Ian Johnston, founder and creative director at Quinine, says the key is to balance the community spirited local branch with a retail mindset of discover and delight. 'As banks adjust to new distribution strategies, different types of formats and increasing customer expectations, one way for them to create meaningful connections with customers would be to move towards some of the activities that make retail so engaging. Like the best retail stores, the future bank should look to include elements of discovery and delight,' says Johnston.
'Emulating retail, by adding a narrative to the products and services they promote and sell, and by designing engaging and interactive displays, banks can create a more rewarding branch experience, that allows customers to browse, understand and select the products and services that meet their needs,' continues Johnston. He believes they will also need to create strategies that target branch formats to both customer and community needs, as well as adapting their opening hours and days to align with customer traffic.
And let's not forget the staff.
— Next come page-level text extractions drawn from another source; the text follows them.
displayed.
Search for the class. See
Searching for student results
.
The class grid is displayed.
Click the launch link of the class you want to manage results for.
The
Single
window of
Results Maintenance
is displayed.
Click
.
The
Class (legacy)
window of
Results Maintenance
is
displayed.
As workplace markets get more demanding, those banks that attract, train and keep the best staff will have a competitive advantage. 'Creating inspiring workplaces for staff can also amplify the customer experience and tells your staff that you care. By looking at the branch of the future through the eyes of the staff, we can design in opportunities to bring staff and customers together, by breaking down the physical barriers between them, thus helping to motivate, inspire and engage staff to perform at their best and provide personalised customer experiences,' concludes Johnston.
Dalziel & Pow has identified six strategies to engage customers in an increasingly contactless world, which it harnessed for Nationwide:
1. Interact on purpose – People buy ‘why’ you do, not ‘what’ you do. Be true to the brand’s founding purpose and act on this.
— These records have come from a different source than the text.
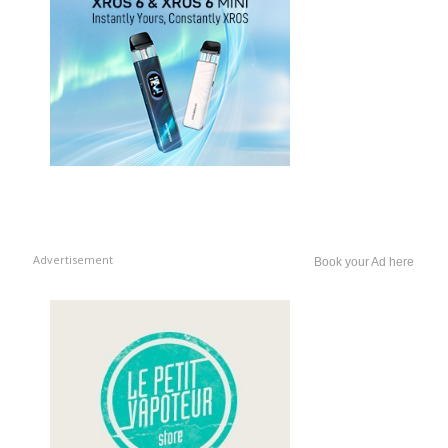
Advertisement
Book your Ad here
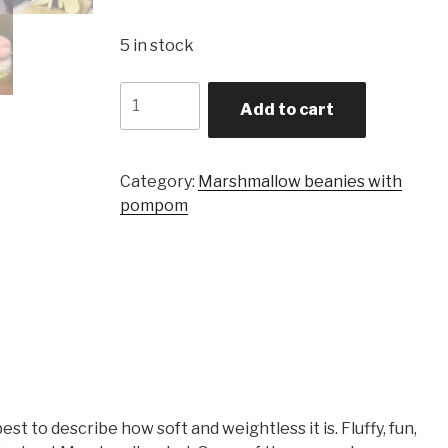
5 in stock
Quantity
Add to cart
Category:
Marshmallow beanies with
pompom
t to describe how soft and weightless it is. Fluffy, fun,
2. Be a pillar of the community – Engage, listen and adapt to local needs – make your presence felt.
3. Make the intangible tangible – ISAs, small print, banking jargon... yes, customers can Google everything, but customers want to talk. Tell stories, answer questions, educate and support in a way that only you can.
4. Differentiate with the human touch – When transactions can be automated or augmented with technology, don’t overlook the human touch to differentiate, build relationships and engage. Design roles and service style around your customers’ needs.
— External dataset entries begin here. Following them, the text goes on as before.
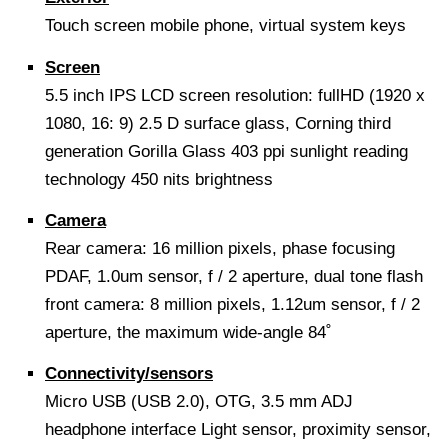
Touch screen mobile phone, virtual system keys
Screen
5.5 inch IPS LCD screen resolution: fullHD (1920 x
1080, 16: 9) 2.5 D surface glass, Corning third
generation Gorilla Glass 403 ppi sunlight reading
technology 450 nits brightness
Camera
Rear camera: 16 million pixels, phase focusing
PDAF, 1.0um sensor, f / 2 aperture, dual tone flash
front camera: 8 million pixels, 1.12um sensor, f / 2
aperture, the maximum wide-angle 84˚
Connectivity/sensors
Micro USB (USB 2.0), OTG, 3.5 mm ADJ
headphone interface Light sensor, proximity sensor,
5. Become a living brand billboard – The experience is the brand, everything you say and do needs to communicate what you stand for; live out your values in order to attract values-driven customers.
6. Adapt and flex in format – Be where and when you’re most needed; make your physical and digital presence right for its town. Be smart, be creative with your budget, be surprising and playful in order to meet and exceed your customers’ expectations.